Jern & Bygg hardware store
The Jern & Bygg hardware store opened in 1947, before closing down in 2010

The Jern & Bygg hardware store expanded over several decades, beginning as a modest-sized shop before building new floors and new structures.

Some artists, such as London-born Sam Basu, whose multidisciplinary installation imagines the scene of a play, are making full use of the 3,500 sq m complex’s varying features.

Sam Bashu's 'Actual Possibility of Escape'
Sam Bashu’s ‘Actual Possibility of Escape’

Adds Packer: ‘The particular space that Sam Basu wanted to work with had wood-panelled walls and a gold-green carpet – suitably dated circa 1970.’

Others have referenced the wider region of Lofoten. For her ‘Impossible Image’ installation, Swede Anna Ådahl has used images of the local landscape, close-ups of sand from a nearby beach and historic images of Lofoten Islands during the war.

Anna Ådahl
Anna Ådahl draws on Lofoten’s landscape for her work at LIAF

These artists may look upon Lofoten and its Jern & Bygg hardware store fondly, but locals appear ready to move on.

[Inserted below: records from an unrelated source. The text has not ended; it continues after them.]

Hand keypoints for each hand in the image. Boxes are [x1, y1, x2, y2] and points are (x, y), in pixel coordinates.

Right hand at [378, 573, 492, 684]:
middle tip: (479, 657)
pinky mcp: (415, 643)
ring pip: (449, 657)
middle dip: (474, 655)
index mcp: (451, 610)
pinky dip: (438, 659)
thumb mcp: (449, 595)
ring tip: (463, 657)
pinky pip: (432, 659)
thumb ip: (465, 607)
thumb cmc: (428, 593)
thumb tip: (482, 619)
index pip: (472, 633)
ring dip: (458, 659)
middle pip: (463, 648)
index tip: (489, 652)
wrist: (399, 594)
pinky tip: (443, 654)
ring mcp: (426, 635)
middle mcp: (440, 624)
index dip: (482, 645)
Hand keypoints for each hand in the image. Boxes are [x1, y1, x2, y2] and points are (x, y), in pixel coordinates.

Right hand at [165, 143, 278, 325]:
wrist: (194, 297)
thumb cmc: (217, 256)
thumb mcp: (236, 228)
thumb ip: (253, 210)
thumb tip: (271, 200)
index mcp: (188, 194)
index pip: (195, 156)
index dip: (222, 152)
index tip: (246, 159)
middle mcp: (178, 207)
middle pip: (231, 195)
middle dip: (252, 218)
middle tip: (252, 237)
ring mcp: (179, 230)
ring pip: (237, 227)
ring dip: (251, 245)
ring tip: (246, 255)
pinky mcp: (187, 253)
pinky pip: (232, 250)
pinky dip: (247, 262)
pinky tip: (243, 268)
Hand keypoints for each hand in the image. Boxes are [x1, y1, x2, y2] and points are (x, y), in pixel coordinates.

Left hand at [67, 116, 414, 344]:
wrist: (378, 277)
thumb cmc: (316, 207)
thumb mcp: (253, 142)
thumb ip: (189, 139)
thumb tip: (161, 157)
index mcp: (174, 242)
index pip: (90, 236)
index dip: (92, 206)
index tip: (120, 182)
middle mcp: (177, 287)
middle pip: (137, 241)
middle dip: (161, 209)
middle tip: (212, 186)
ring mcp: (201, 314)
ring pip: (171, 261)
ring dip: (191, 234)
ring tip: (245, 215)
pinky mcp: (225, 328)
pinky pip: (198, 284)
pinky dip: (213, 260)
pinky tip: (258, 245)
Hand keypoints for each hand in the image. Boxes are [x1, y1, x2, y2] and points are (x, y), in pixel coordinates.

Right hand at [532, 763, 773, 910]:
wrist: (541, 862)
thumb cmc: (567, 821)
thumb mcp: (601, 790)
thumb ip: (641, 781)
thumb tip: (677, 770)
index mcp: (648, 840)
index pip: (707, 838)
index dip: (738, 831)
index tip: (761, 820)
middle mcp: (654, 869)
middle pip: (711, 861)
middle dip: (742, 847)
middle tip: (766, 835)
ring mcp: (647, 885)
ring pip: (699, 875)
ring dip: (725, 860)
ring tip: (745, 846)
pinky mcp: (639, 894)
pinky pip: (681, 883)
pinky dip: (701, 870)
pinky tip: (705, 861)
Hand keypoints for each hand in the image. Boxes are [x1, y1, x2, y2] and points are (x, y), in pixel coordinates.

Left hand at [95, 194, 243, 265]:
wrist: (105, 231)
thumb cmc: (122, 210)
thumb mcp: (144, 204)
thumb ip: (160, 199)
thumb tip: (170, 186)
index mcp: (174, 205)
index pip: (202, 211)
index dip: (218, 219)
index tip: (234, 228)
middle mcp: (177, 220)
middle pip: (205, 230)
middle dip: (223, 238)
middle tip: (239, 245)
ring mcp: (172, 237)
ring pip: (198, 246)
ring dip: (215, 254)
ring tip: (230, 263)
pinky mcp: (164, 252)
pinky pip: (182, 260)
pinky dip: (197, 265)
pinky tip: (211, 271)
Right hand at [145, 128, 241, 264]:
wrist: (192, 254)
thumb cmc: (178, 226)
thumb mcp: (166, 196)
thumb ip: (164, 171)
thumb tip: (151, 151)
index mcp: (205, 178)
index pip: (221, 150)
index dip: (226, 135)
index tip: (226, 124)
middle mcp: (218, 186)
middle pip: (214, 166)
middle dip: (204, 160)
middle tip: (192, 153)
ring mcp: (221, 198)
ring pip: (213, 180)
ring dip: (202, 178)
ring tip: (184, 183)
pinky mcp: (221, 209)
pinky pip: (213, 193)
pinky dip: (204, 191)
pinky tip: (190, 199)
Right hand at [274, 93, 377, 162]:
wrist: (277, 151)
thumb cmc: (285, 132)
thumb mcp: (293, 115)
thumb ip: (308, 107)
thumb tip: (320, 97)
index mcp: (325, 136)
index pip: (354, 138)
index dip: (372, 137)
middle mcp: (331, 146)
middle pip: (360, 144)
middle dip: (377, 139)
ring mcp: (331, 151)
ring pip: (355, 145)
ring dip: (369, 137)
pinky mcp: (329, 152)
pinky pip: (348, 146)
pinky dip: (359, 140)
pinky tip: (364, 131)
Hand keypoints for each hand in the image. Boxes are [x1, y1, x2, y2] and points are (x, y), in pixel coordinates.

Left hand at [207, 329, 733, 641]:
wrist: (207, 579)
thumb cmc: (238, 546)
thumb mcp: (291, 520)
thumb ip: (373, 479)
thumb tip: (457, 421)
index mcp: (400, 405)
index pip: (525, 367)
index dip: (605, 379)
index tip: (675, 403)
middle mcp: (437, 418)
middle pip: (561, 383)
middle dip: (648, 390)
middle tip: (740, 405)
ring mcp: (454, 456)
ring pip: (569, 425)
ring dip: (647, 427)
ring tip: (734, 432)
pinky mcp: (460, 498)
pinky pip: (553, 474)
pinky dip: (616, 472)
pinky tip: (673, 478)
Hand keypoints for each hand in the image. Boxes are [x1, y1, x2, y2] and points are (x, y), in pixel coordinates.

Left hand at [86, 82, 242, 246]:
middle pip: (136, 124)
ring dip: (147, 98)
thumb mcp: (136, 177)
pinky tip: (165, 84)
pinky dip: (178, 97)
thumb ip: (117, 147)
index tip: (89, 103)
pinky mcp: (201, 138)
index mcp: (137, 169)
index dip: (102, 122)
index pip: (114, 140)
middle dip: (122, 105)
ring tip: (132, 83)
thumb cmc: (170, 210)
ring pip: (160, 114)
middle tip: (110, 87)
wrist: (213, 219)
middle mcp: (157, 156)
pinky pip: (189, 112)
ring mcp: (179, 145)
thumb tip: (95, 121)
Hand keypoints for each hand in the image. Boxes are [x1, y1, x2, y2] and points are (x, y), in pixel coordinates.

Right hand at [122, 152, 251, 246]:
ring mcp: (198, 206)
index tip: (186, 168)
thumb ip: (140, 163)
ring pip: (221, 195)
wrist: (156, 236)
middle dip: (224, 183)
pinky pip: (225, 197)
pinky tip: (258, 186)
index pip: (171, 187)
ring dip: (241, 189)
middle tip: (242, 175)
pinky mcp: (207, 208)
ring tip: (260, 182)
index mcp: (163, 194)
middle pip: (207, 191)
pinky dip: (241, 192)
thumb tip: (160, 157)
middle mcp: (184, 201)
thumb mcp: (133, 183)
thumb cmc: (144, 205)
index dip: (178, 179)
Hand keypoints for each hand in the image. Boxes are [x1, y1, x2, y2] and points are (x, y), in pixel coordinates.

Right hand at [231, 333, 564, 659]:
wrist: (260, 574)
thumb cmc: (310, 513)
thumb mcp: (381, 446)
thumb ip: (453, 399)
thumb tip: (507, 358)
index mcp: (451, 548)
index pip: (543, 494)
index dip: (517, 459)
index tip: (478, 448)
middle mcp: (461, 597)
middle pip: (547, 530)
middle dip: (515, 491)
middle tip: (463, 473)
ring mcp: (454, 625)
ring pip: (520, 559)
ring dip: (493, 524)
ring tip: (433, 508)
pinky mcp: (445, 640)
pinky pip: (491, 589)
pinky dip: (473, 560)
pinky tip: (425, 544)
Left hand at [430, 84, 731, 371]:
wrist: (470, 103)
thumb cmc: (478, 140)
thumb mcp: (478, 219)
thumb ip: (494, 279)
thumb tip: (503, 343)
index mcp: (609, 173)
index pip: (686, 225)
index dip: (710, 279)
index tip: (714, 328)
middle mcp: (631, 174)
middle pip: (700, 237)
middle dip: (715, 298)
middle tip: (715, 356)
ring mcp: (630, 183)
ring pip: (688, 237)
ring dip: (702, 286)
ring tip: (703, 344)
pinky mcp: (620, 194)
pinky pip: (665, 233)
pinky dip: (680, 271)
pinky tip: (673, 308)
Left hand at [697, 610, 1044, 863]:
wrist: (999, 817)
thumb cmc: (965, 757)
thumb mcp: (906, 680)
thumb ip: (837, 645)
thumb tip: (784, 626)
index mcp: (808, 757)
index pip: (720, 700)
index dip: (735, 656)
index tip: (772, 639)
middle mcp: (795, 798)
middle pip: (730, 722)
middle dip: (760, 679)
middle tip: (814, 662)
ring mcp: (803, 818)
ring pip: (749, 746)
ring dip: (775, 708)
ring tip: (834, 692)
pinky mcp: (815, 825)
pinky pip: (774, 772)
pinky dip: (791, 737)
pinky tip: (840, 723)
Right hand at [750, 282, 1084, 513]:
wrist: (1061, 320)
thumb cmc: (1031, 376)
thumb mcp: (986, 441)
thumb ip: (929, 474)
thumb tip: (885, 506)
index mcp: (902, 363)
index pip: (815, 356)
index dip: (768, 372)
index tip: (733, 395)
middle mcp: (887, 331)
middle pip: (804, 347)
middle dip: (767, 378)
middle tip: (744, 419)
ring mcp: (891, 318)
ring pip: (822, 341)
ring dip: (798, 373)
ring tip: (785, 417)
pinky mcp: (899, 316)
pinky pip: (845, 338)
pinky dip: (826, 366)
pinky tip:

‘The redevelopment of the building should be seen in the context of a general redevelopment of Svolvær, the largest urban area of the Lofoten Islands,’ says Packer. ‘The pragmatic architecture that defined the post-war period is being slowly phased out by architecture that seeks to attract new investment.’

He adds: ‘The current Jern & Bygg premises is not a pretty building. Although it represents a place of former employment for many people in the town, I think many people would be happy to see it go.’

The building’s demolition will come around soon enough, with the festival closing 27 September.